Forensics at Dundee’s Centre for Anatomy and Human Identification (CAHID) have digitally reconstructed the face of a man who was brutally murdered in the Scottish Highlands around 1,400 years ago.
The remains were found buried in a cave around the Black Isle in eastern Scotland. As they found evidence that the cave was used for iron-smithing, they unearthed a skeleton which was placed on its back in a cross-legged position with his limbs weighed down with heavy beach rocks. The skeleton was then taken to the lab for further research.
After extensive research on the body, it was later revealed that the radiocarbon dating of the bones showed that he died sometime between 430 – 630 CE. This would suggest he was part of the Picts (They were given this name by the Romans which comes from the term “painted or tattooed ones”), a collective of tribes in Scotland who repelled the conquests of Romans and Angles up until the 10th century CE. Analysis showed that there were massive fractures to his face and skull, which indicated at least five heavy blunt force impacts.
Here’s what Project leader and forensic anthropologist Professor Dame Sue Black had to say about the discovery;
“The first impact was by a circular cross-section implement that broke his teeth on the right side, The second may have been the same implement, used like a fighting stick, which broke his jaw on the left. The third resulted in fracturing to the back of his head as he fell from the blow to his jaw with a tremendous force possibly onto a hard object perhaps stone.”
“The fourth impact was intended to end his life as probably the same weapon was driven through his skull from one side and out the other as he lay on the ground,” she continued. “The fifth was not in keeping with the injuries caused in the other four where a hole, larger than that caused by the previous weapon, was made in the top of the skull.”
The CAHID team created a digital reconstruction of the face. This was created by using anatomical science, anthropology, forensic art and imaging technology.

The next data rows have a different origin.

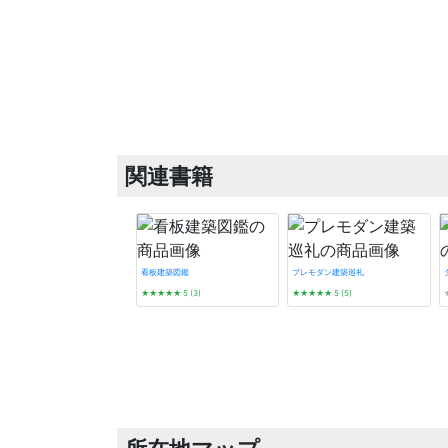
関連書籍
看板建築図鑑
プレモダン建築巡礼
★★★★★
5 (3)
★★★★★
5 (5)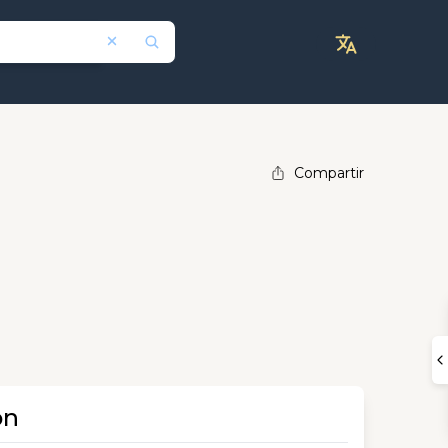
Compartir
ón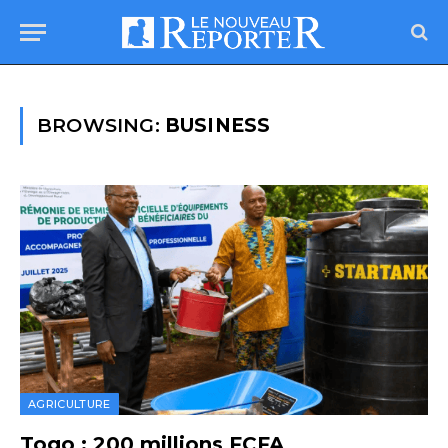
BROWSING:
BUSINESS
AGRICULTURE
Togo : 200 millions FCFA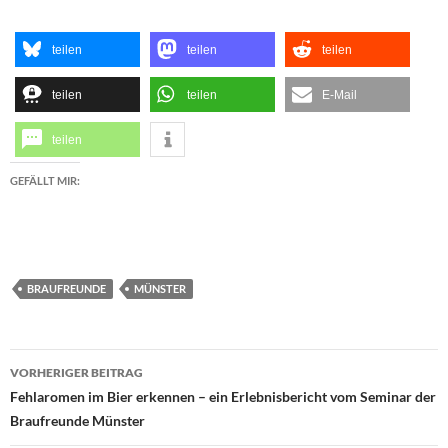
teilen
teilen
teilen
teilen
teilen
E-Mail
teilen
GEFÄLLT MIR:
BRAUFREUNDE
MÜNSTER
Beitragsnavigation
VORHERIGER BEITRAG
Fehlaromen im Bier erkennen – ein Erlebnisbericht vom Seminar der
Braufreunde Münster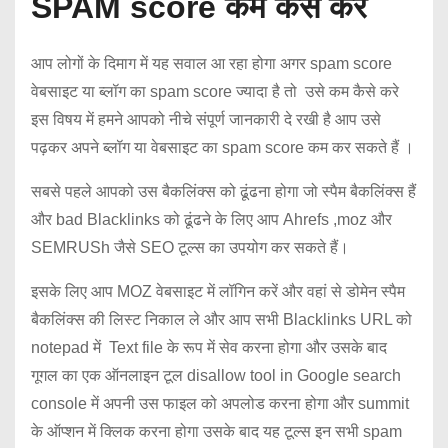
SPAM score कम कैसे करें
आप लोगों के दिमाग में यह सवाल आ रहा होगा अगर spam score
वेबसाइट या ब्लॉग का spam score ज्यादा है तो उसे कम कैसे करे
इस विषय में हमने आपको नीचे संपूर्ण जानकारी दे रखी है आप उसे
पढ़कर अपने ब्लॉग या वेबसाइट का spam score कम कर सकते हैं ।
सबसे पहले आपको उस बैकलिंक्स को ढूंढना होगा जो स्पैम बैकलिंक्स हैं
और bad Blacklinks को ढूंढने के लिए आप Ahrefs ,moz और
SEMRUSh जैसे SEO टूल्स का उपयोग कर सकते हैं।
इसके लिए आप MOZ वेबसाइट में लॉगिन करें और वहां से डोमेन स्पैम
बैकलिंक्स की लिस्ट निकाल ले और आप सभी Blacklinks URL को
notepad में Text file के रूप में सेव करना होगा और उसके बाद
गूगल का एक ऑनलाइन टूल disallow tool in Google search
console में अपनी उस फाइल को अपलोड करना होगा और summit
के ऑप्शन में क्लिक करना होगा उसके बाद यह टूल्स इन सभी spam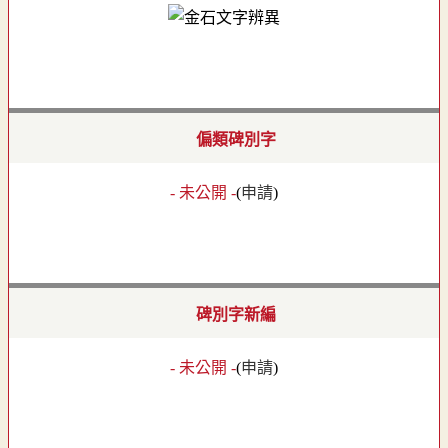
偏類碑別字
- 未公開 -
(
申請
)
碑別字新編
- 未公開 -
(
申請
)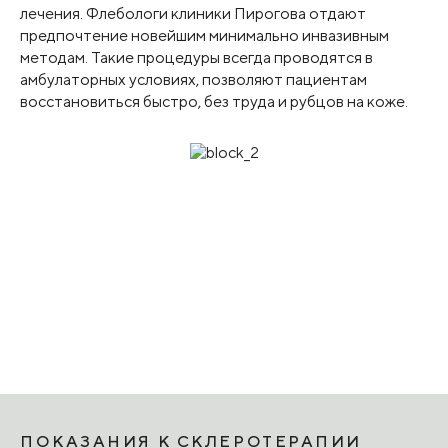
лечения. Флебологи клиники Пирогова отдают
предпочтение новейшим минимально инвазивным
методам. Такие процедуры всегда проводятся в
амбулаторных условиях, позволяют пациентам
восстановиться быстро, без труда и рубцов на коже.
ПОКАЗАНИЯ К СКЛЕРОТЕРАПИИ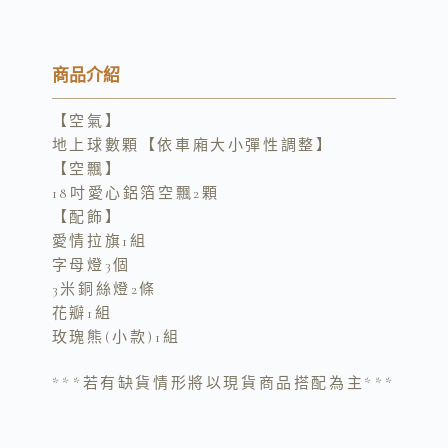
o
i
a
p
n
c
y
e
e
商品介紹
L
b
【空氣】
i
o
地上球數顆【依車廂大小彈性調整】
n
o
【空飄】
k
k
18吋愛心鋁箔空飄2顆
【配飾】
愛情拉旗1組
字母燈3個
3米銅絲燈2條
花瓣1組
玫瑰熊(小款)1組
***若有缺貨情形將以現貨商品搭配為主***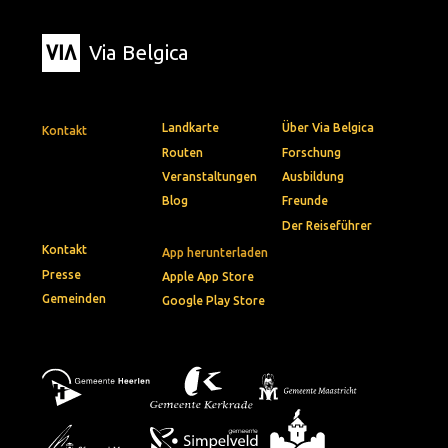
Via Belgica
Landkarte
Über Via Belgica
Kontakt
Routen
Forschung
Veranstaltungen
Ausbildung
Blog
Freunde
Der Reiseführer
Kontakt
App herunterladen
Presse
Apple App Store
Gemeinden
Google Play Store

It seems the forensic team is not going to stop here. They are planning the further evacuation of the cave and more detailed analysis of the bones. In a statement, evacuation leader Steven Birch reflected on the situation “While we don’t know why the man was killed, the placement of his remains gives us insight into the culture of those who buried him. Perhaps his murder was the result of interpersonal conflict; or was there a sacrificial element relating to his death?”